Thursday, September 15, 2011

Mission as worship

Mission is one thing. Worship is another. The only time that they meet is when a missionary comes to our "worship service" to tell us about what he is doing, show us some slides and ask for money.
That is kind of the attitude that dominates the church world. Not in those words but certainly in how we act and what we emphasize. Dave Black calls that false division out with a new essay, Missions As a Lifestyle of Worship. Here is an extensive quote, I hope Dr. Black doesn't mind:
For this reason, I can’t be content any longer to talk about a missional theology without at least exploring its implications for its transformation potential. God’s concerns are much bigger than the typical church’s concerns. Take worship for example. Understood biblically, worship is not a gathering of individual Christians seeking an intimate experience with God. Rather, worship is the offering of our lives sacrificially to Him daily (see Rom. 12:1-2). Worship is not merely an occasional activity of the believer. Instead, it defines the core of Christian discipleship: We are called to be worshippers in every sphere of life by participating in the Triune God’s mission in the world. This can take place only through intentional “neighboring” practices and in relationship with non-Christians. The key is for ordinary Christians (like you and me) to develop their capacity to serve their neighbors in love. The work of the Spirit is crucial to this renewed participation in society. Christians are to embody the ethics of Jesus before a watching world, providing it with a limited but powerful glimpse of what it means to be a bearer of God’s image. The Gospels clearly present Jesus as constantly moving into unfamiliar territory across cultural barriers and social lines. And at the heart of it all is the cross – the profound need for reconciliation through Jesus Christ, in whom God has acted to overcome the enmity of human sin. True Christian discipleship always means taking part in Christ’s ministry in the world in a dynamic yet concrete fashion.

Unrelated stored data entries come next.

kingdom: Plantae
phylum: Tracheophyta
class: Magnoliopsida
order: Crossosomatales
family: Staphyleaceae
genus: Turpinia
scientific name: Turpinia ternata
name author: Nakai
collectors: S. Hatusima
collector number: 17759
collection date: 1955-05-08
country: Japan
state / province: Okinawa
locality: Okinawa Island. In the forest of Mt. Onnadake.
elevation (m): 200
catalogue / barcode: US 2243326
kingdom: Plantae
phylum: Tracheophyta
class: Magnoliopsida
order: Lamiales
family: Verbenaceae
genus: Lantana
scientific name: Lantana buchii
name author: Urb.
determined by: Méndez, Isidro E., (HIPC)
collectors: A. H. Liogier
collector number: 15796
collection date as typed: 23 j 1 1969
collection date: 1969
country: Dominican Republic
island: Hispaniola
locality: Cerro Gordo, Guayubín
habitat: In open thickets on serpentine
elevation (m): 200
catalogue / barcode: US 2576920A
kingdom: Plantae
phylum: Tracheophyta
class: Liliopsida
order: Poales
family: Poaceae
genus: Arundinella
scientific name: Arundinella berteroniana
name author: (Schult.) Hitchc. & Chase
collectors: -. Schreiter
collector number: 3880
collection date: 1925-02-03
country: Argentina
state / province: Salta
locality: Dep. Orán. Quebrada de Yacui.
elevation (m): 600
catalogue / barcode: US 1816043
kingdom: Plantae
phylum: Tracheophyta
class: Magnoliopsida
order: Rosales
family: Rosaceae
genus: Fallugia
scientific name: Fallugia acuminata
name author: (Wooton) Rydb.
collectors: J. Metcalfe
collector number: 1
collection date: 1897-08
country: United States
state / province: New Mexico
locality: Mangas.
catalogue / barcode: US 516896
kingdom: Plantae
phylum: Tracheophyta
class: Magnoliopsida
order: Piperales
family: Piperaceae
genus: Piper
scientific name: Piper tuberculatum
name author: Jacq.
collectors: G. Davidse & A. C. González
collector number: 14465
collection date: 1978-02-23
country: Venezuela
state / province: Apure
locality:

Thus, when we speak of worship today, a much wider definition is needed. The church does not gather in order to worship. Believers gather as worshippers who have found their vocation in sharing in the community of Christ as He sends them like sheep among wolves to minister to the needs of others. This, as I said, represents a major paradigm shift in my own understanding of Christian worship. As I see it, too much of what passes as Christian worship today is unaffected by the world. It stands aloof, isolated, and ingrown. The incarnation and crucifixion are sung about but the realties behind these truths are rarely put into practice. Rather than participating deeply in the life of the world, the church holds itself apart from the world. This leads, in turn, to a highly individualistic conception of discipleship – a kind of anthropocentricism focused solely on an individual relationship with Jesus that fails to take into account the wider fabric of the Christian community, not to mention the Triune God’s life and activity with all creation. What remains is a watered-down, emasculated version of worship in which the vocation of the church as a missional, worshiping Body is severely diminished.
I spent quite a bit of time in the mindset that is prevalent in the church, especially in the conservative, highly academic corners, that sees "worship" as the purpose for the gathering of the church and "worship" defined as making believers into smarter, more discerning and theologically astute Christians. The assumption was that we needed to constantly refine our doctrine within the church, making disciples who were theologically mature (as we defined it) and this would inevitably lead to service and evangelism (i.e. inviting people to church). The problem with this mindset is that rather than leading to the assumed results we end up with Christians that are better and better informed and less and less engaged in mission. Church becomes an end in and of itself rather than a vehicle to reach a greater purpose, the purpose of carrying out God's mission in the world as His ambassadors.

A study of the New Testament gives us a far more robust, vibrant faith. It takes Paul out of the imaginary study full of scrolls where he spent his time preparing sermons and puts him out among the lost preaching Christ, working for a living among unbelievers, encouraging and equipping the church for the work of ministry so that they would not become overly dependent on him. It shows us a church under unimaginable persecution but simultaneously filled with joy, living in community and on fire for missions. There was little room for denominations, seminaries, committee meetings and mission boards because there were simply too many people who needed to encounter Jesus. I read the New Testament and then I look around and wonder what happened. It seems that comfort, ease, affluence happened and we have found it easier and more comfortable to turn inward, acting more like the world every day and yet reaching that same world less and less. We need to get back to the church as a distinctive, salty witness to the world that is not only distinct from the world but reaching that same world for Christ.